Prediction of cardiovascular disease risk among people with severe mental illness: A cohort study.

机构信息

Department of Public Health, University of Otago Wellington, Wellington, New Zealand.

Section of Epidemiology and Biostatistics, School of Population Health, University of Auckland, Auckland, New Zealand.

出版信息

PLoS One. 2019 Sep 18;14(9):e0221521. doi: 10.1371/journal.pone.0221521. eCollection 2019.

Abstract

OBJECTIVE

To determine whether contemporary sex-specific cardiovascular disease (CVD) risk prediction equations underestimate CVD risk in people with severe mental illness from the cohort in which the equations were derived.

METHODS

We identified people with severe mental illness using information on prior specialist mental health treatment. This group were identified from the PREDICT study, a prospective cohort study of 495,388 primary care patients aged 30 to 74 years without prior CVD that was recently used to derive new CVD risk prediction equations. CVD risk was calculated in participants with and without severe mental illness using the new equations and the predicted CVD risk was compared with observed risk in the two participant groups using survival methods.

RESULTS

28,734 people with a history of recent contact with specialist mental health services, including those without a diagnosis of a psychotic disorder, were identified in the PREDICT cohort. They had a higher observed rate of CVD events compared to those without such a history. The PREDICT equations underestimated the risk for this group, with a mean observed:predicted risk ratio of 1.29 in men and 1.64 in women. In contrast the PREDICT algorithm performed well for those without mental illness.

CONCLUSIONS

Clinicians using CVD risk assessment tools that do not include severe mental illness as a predictor could by underestimating CVD risk by about one-third in men and two-thirds in women in this patient group.

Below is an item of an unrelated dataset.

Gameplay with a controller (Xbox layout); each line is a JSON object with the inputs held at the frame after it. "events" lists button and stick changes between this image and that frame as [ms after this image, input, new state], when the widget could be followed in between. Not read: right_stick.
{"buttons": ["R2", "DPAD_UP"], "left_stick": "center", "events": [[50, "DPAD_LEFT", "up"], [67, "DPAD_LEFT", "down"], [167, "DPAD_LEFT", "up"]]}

All CVD risk prediction equations should be updated to include mental illness indicators.

摘要

目的

确定在源自方程的队列中,严重精神疾病患者的当代性别特异性心血管疾病(CVD)风险预测方程是否低估了 CVD 风险。

方法

我们使用先前专科精神卫生治疗的信息来识别患有严重精神疾病的人。这组人是从 PREDICT 研究中识别出来的,这是一项针对 30 至 74 岁无先前 CVD 的 495388 名初级保健患者的前瞻性队列研究,最近该研究用于推导新的 CVD 风险预测方程。使用新方程计算有和没有严重精神疾病的参与者的 CVD 风险,并使用生存方法比较两组参与者的预测 CVD 风险与观察到的风险。

结果

在 PREDICT 队列中,有 28734 人最近与专科精神卫生服务有过接触,包括没有精神障碍诊断的人。与没有这种病史的人相比,他们的 CVD 事件发生率更高。PREDICT 方程低估了该组的风险,男性的平均观察到的:预测风险比为 1.29,女性为 1.64。相比之下,PREDICT 算法对没有精神疾病的人表现良好。

结论

使用不将严重精神疾病作为预测因子的 CVD 风险评估工具的临床医生可能会低估该患者群体中男性 CVD 风险的三分之一,女性 CVD 风险的三分之二。所有 CVD 风险预测方程都应更新,以纳入精神疾病指标。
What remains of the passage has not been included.